Jakości prawa nie służy też fakt, że ocena skutków regulacji dotyczy w Polsce tylko projektu składanego przez rząd – i to tylko projektu wstępnego; późniejsze zmiany są wprowadzane z pominięciem oceny. „Sama ocena też fatalnie wygląda – ona zwykle dokonywana jest tylko z punktu widzenia interesu państwa, z pominięciem interesu rynku” - ocenił Dzik.
Z postulatem towarzyszenia OSR całemu biegowi projektu - od najwcześniejszego etapu - zgodził się dyrektor Departamentu Oceny Ryzyka Regulacyjnego Ministerstwa Rozwoju Tomasz Nowacki.

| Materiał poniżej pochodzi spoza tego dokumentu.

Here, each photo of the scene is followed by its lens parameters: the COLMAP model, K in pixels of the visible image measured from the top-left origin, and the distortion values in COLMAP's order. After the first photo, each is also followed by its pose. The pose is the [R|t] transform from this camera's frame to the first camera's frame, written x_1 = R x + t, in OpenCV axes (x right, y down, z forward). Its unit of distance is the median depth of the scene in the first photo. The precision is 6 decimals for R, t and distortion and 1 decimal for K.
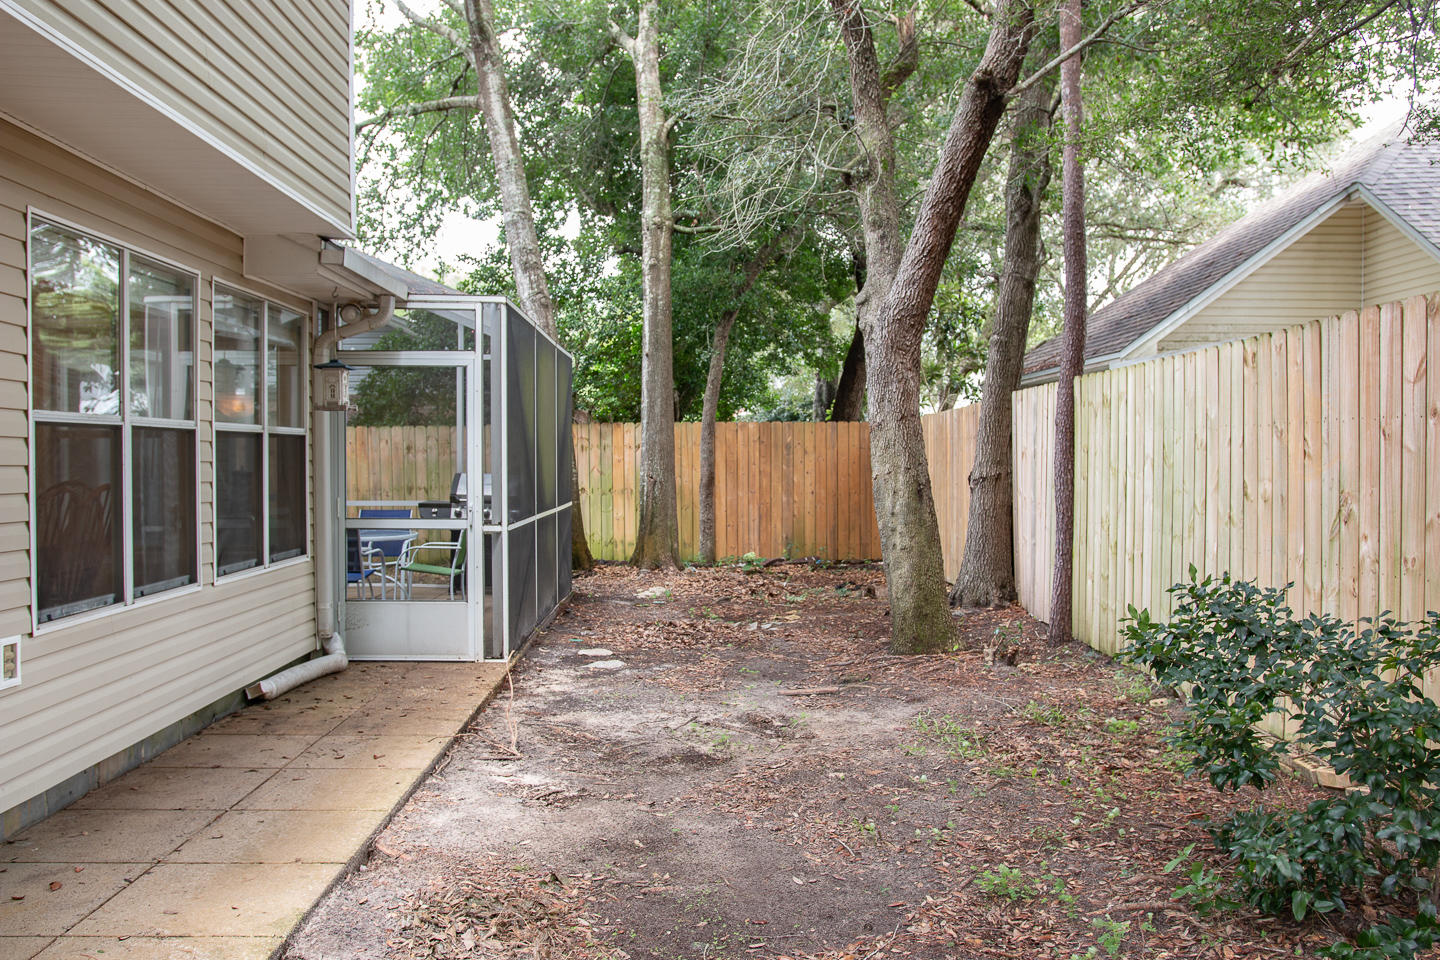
lens RADIAL K [[1196.5, 0, 718.6], [0, 1196.5, 482.5], [0, 0, 1]] dist [-0.086404, 0.084277]
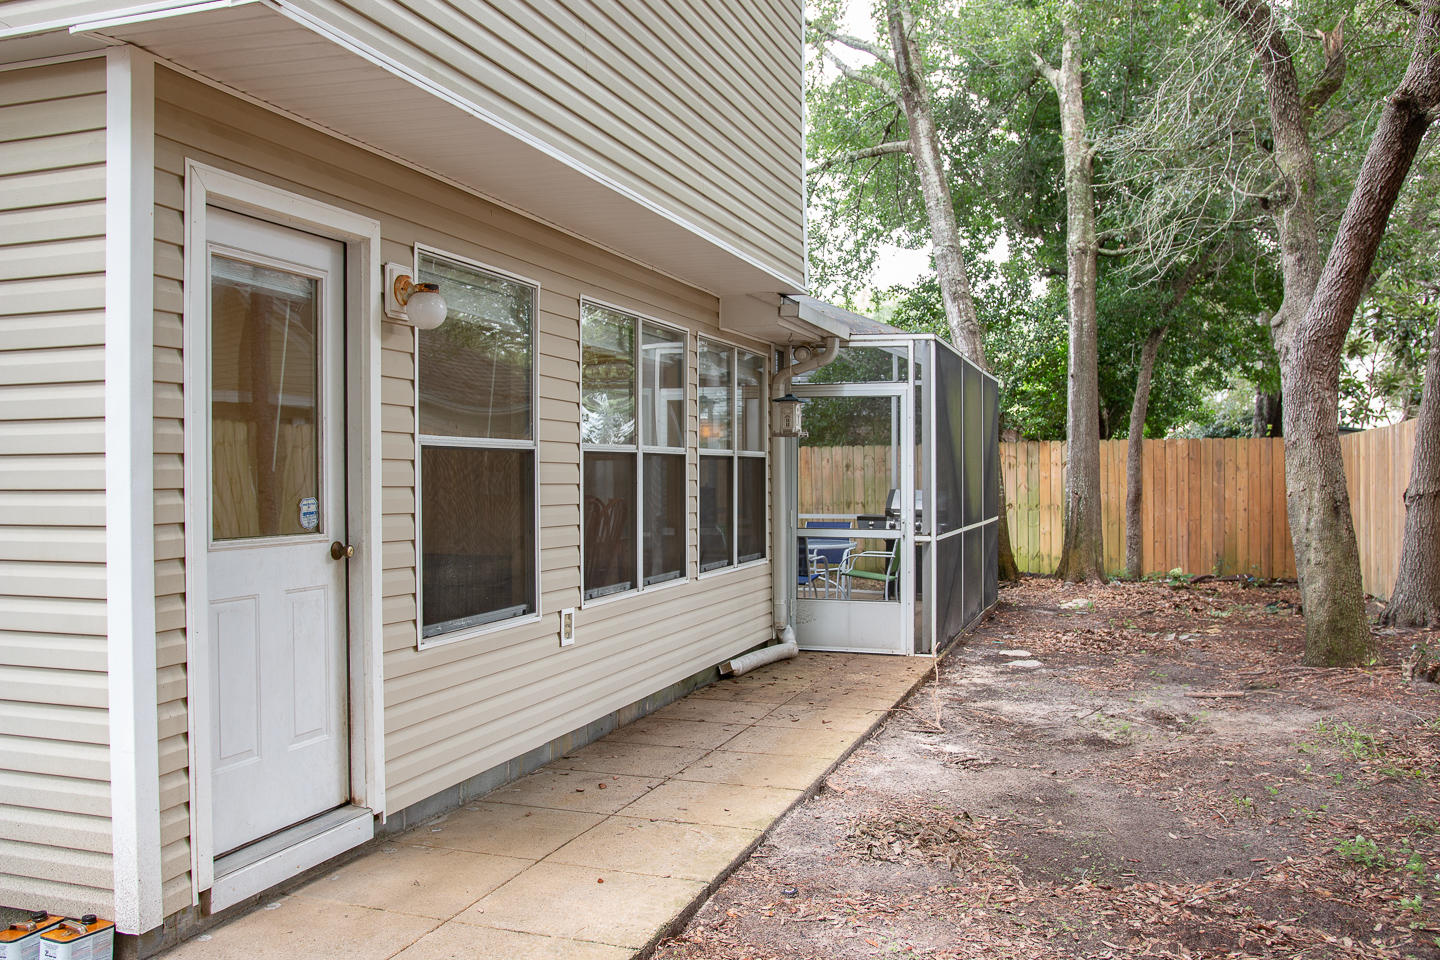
lens RADIAL K [[1196.5, 0, 718.6], [0, 1196.5, 482.5], [0, 0, 1]] dist [-0.086404, 0.084277]
pose [[0.936068, 0.000035, -0.351820, 0.025210], [-0.004672, 0.999913, -0.012330, 0.000256], [0.351789, 0.013185, 0.935986, -0.117875]]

Przypomniał, że podstawy prawne do stosowania OSR leżą w regulaminach obu izb. „W Senacie mamy już znaczący postęp, bo zaczął stosować się do rządowego formularza. Ale jesteśmy przekonani, że warto rozpocząć dyskusję, aby uspójnić OSR na każdym etapie” - zasygnalizował.
Wśród proponowanych rozwiązań prezes Impela zasugerował wprowadzenie – na wzór tzw. konstytucji dla biznesu – małej konstytucji legislacji. Proponował przy tym jej zapisy, wymieniając np.: „że jeśli przepisy są sprzeczne, z mocy małej konstytucji są nieważne, jeśli nie odbyły się konsultacje, zgodnie z prawem i z mocy pozostałych ustaw - przepis nieważny; jeśli dokonuje się poświadczenia nieprawdy w OSR – wobec tego jest jakaś odpowiedzialność”.

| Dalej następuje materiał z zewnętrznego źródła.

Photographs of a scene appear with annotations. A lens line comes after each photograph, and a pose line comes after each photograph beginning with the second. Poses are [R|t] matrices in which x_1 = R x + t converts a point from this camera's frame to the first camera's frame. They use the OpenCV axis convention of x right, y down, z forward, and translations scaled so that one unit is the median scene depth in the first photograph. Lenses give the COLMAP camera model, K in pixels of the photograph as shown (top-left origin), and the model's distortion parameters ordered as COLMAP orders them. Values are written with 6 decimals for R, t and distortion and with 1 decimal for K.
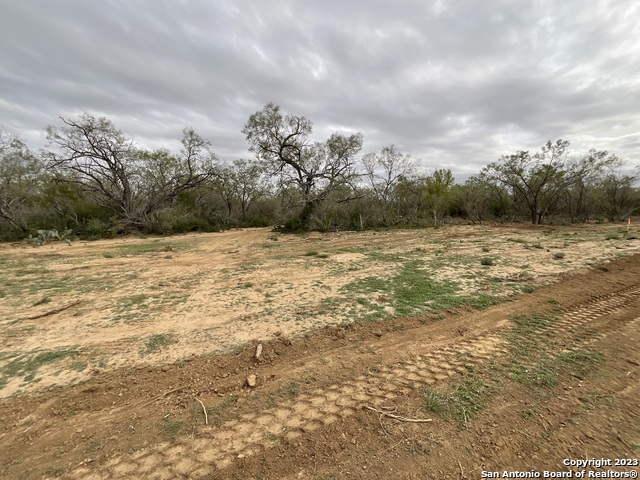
lens RADIAL K [[254.1, 0, 318.5], [0, 254.1, 248.2], [0, 0, 1]] dist [-0.000561, 0.000101]
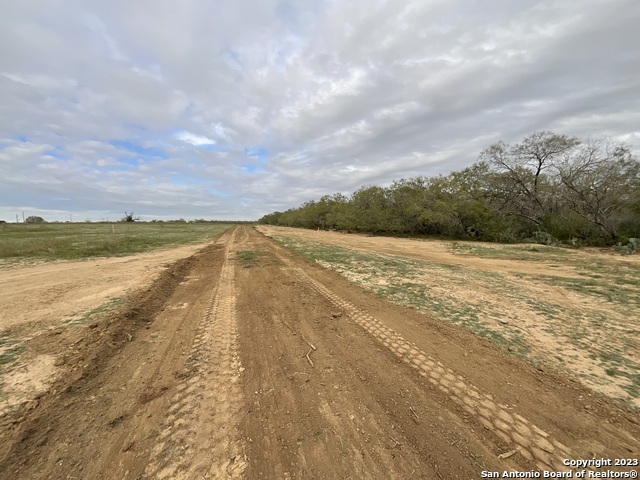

Dzik zaproponował także, aby na podstawie małej konstytucji legislacji marszałkowie wprowadzili instytucję monitora procesu legislacyjnego. W tej samej małej konstytucji można by też wymienić ustawy podstawowe, które miałyby szczególnie czytelną ścieżkę legislacyjną i które musiałyby być prekonsultowane jeszcze przed sformułowaniem projektu: ustawy podatkowe, o ubezpieczeniach społecznych czy o rehabilitacji osób niepełnosprawnych.

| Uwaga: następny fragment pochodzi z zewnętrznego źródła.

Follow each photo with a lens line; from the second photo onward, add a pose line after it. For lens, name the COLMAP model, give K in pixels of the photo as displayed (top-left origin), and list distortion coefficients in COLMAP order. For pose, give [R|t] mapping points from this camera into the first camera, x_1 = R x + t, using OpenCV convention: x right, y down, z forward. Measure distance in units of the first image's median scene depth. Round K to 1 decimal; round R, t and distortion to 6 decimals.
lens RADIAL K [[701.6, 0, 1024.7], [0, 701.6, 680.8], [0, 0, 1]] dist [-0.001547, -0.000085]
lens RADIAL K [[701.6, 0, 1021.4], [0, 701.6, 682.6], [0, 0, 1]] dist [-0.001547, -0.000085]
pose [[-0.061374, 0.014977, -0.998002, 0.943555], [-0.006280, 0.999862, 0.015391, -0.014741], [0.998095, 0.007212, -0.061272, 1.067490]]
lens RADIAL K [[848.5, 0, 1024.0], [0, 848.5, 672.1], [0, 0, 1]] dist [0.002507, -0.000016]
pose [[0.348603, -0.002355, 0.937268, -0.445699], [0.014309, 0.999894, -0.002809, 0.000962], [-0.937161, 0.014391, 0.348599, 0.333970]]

Mec. Zwara zaznaczył, że nie wierzy w zmianę jakościową w procesie stanowienia prawa, uznał jednak że istnieje duży potencjał polityczny, jeśli chodzi o jego stosowanie. Zaproponował m.in. wprowadzenie w sprawach cywilnych tzw. idei rzetelnego procesu – gdzie sędzia niejako zmienia się w menedżera procesu, który ma doprowadzić do szybkiego i efektywnego zakończenia sporu. Korzystne przy tym byłoby dopuszczenie do kadry sądownictwa gospodarczego osób, które odniosły sukces jako przedsiębiorcy.
Odnosząc się do obecnej konstytucji dla biznesu mec. Zwara uznał, że powinna ona przemodelować paradygmat działania biurokracji w Polsce – tak, by stosowanie prawa było elementem prorozwojowym. Zaapelował też o dopuszczenie adwokatów i radców prawnych do bazy ksiąg wieczystych – jego zdaniem możliwość zweryfikowania tej części majątku dłużników pozwoliłoby ograniczyć liczbę procesów im wytaczanych.
Również minister w Kancelarii Prezydenta Paweł Mucha odniósł się m.in. do problemów przedsiębiorców związanych z postępowaniem zabezpieczającym, upominawczym i nakazowym; egzekucję już prawomocnych tytułów wykonawczych. Wyraził opinię, że prawo cywilne powinno ewoluować w tym kierunku, by dłużnikowi nie opłacało się kwestionowanie orzeczenia – nakazu zapłaty, jedynie w celu przedłużenia postępowania.
Swój postulat utworzenia Biura Legislacyjnego Rządu przedstawił prezes Regionalnej Izby Gospodarczej w Katowicach Tadeusz Donocik.